_SOURCE MATERIAL:_
>> START
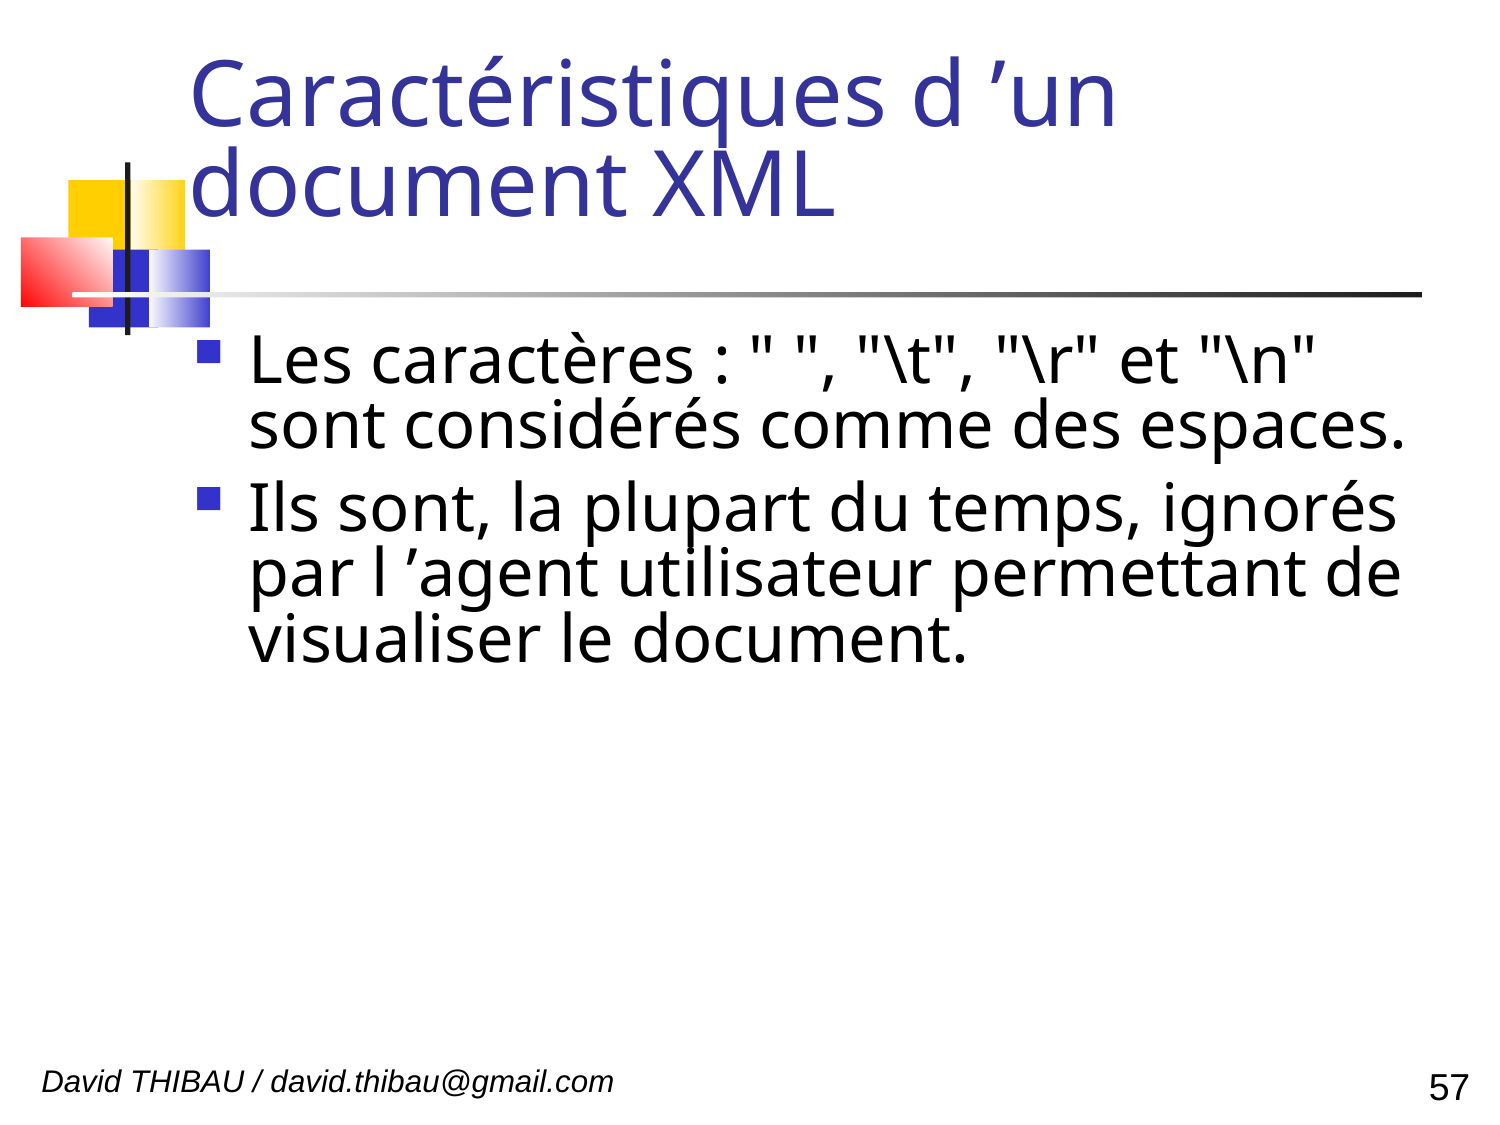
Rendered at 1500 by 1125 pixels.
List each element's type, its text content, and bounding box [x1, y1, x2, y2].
>> END
>> START
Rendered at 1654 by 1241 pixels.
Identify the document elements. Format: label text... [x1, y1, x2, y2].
>> END
>> START
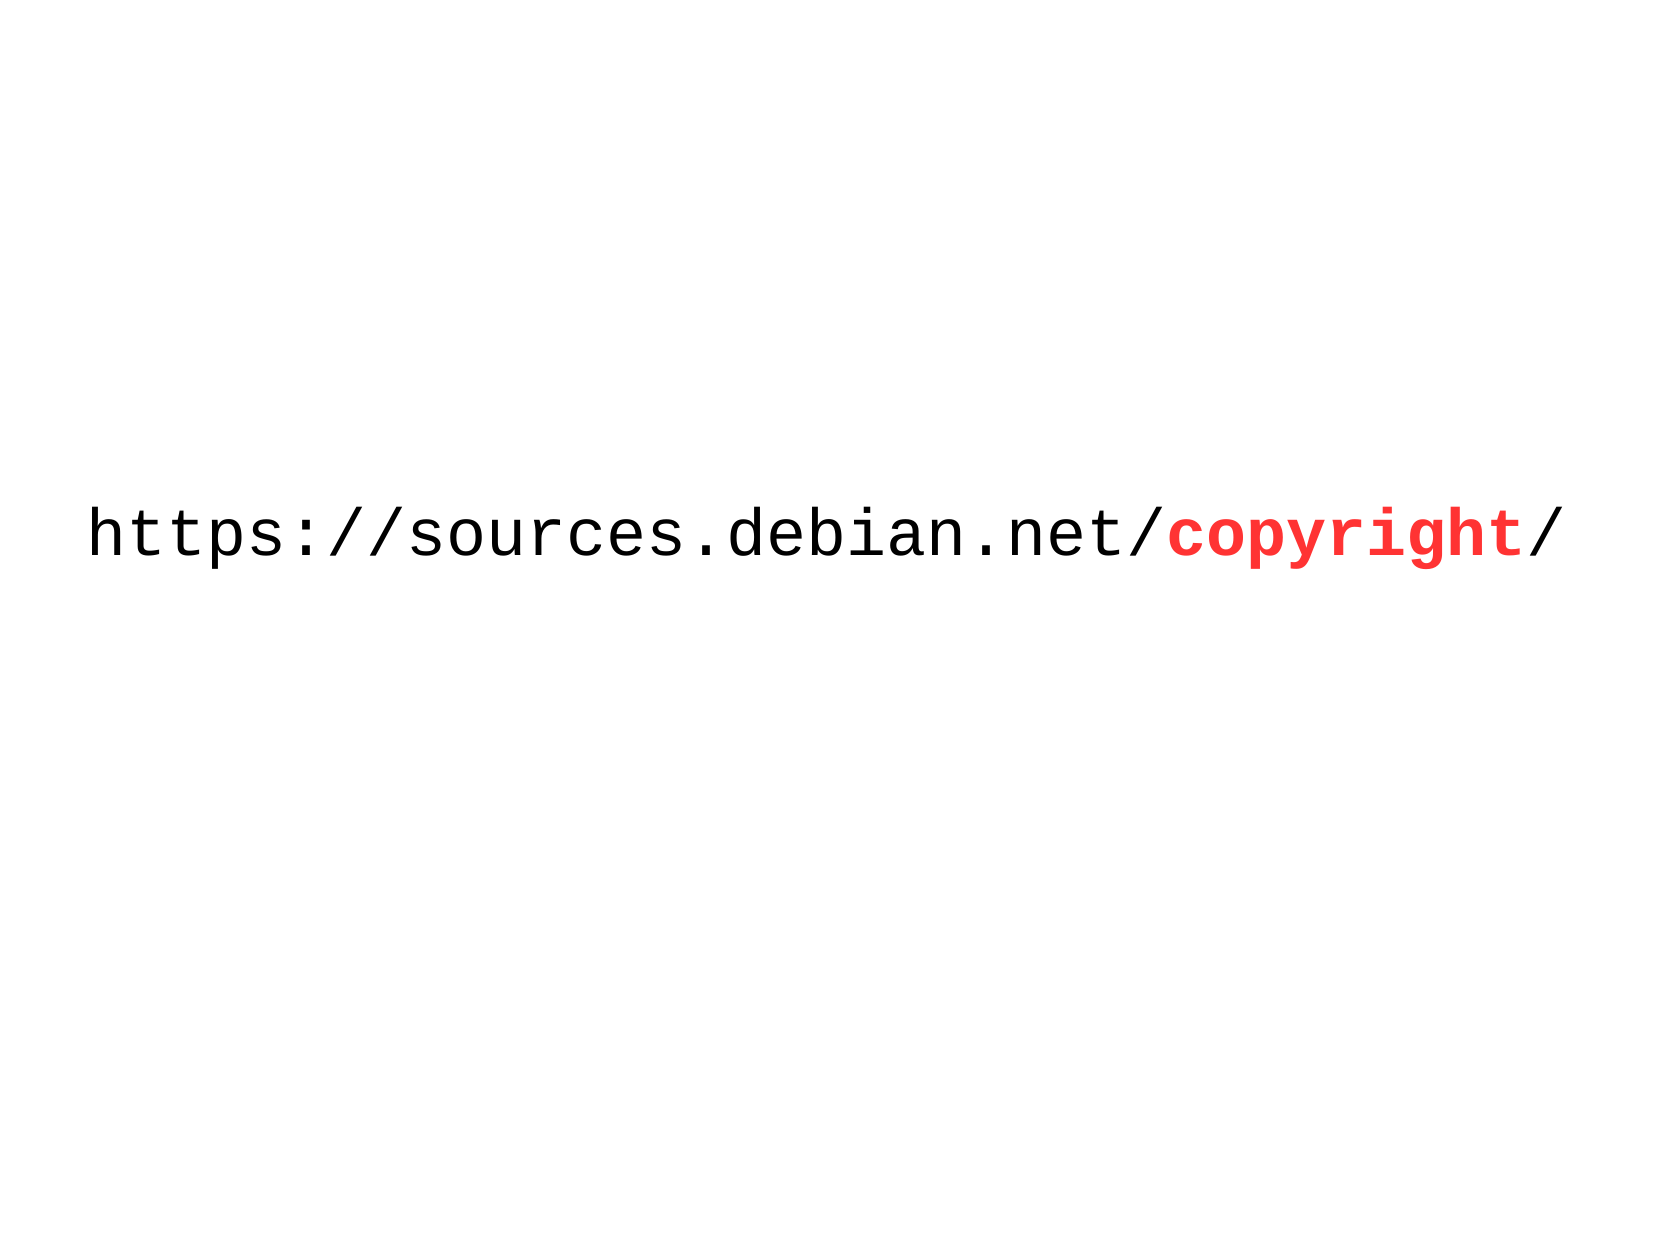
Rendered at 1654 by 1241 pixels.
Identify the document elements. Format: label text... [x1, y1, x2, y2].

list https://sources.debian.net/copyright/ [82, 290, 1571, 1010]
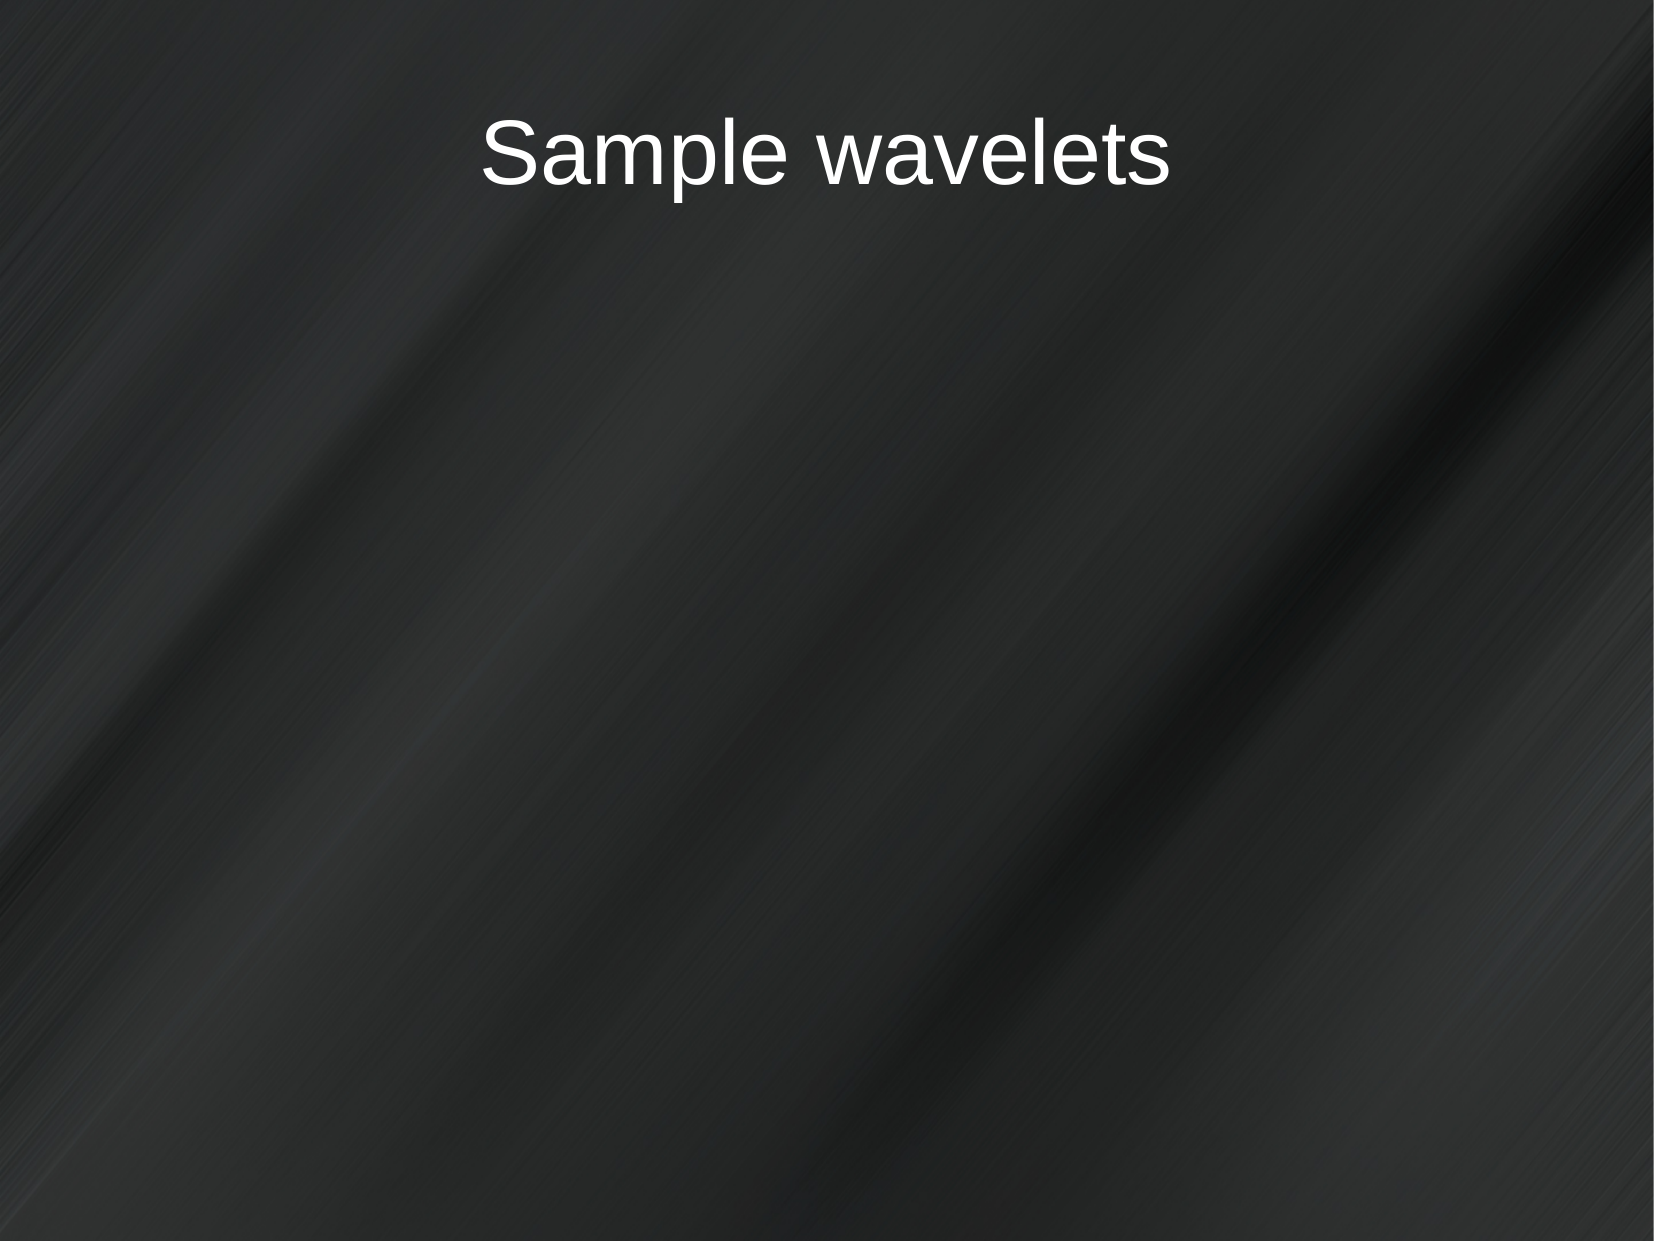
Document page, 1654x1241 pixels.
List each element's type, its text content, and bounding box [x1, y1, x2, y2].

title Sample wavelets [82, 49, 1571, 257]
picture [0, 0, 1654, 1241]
>> END
_DIRECTIONS FOR THIS TASK:_ Retype the lines of the records from the one containing "Document page, 1654x1241 pixels." through the one containing "picture [0, 0, 1654, 1241]", keeping every character unchanged.

_ANSWER BELOW:_
Document page, 1654x1241 pixels.
List each element's type, its text content, and bounding box [x1, y1, x2, y2].

title Sample wavelets [82, 49, 1571, 257]
picture [0, 0, 1654, 1241]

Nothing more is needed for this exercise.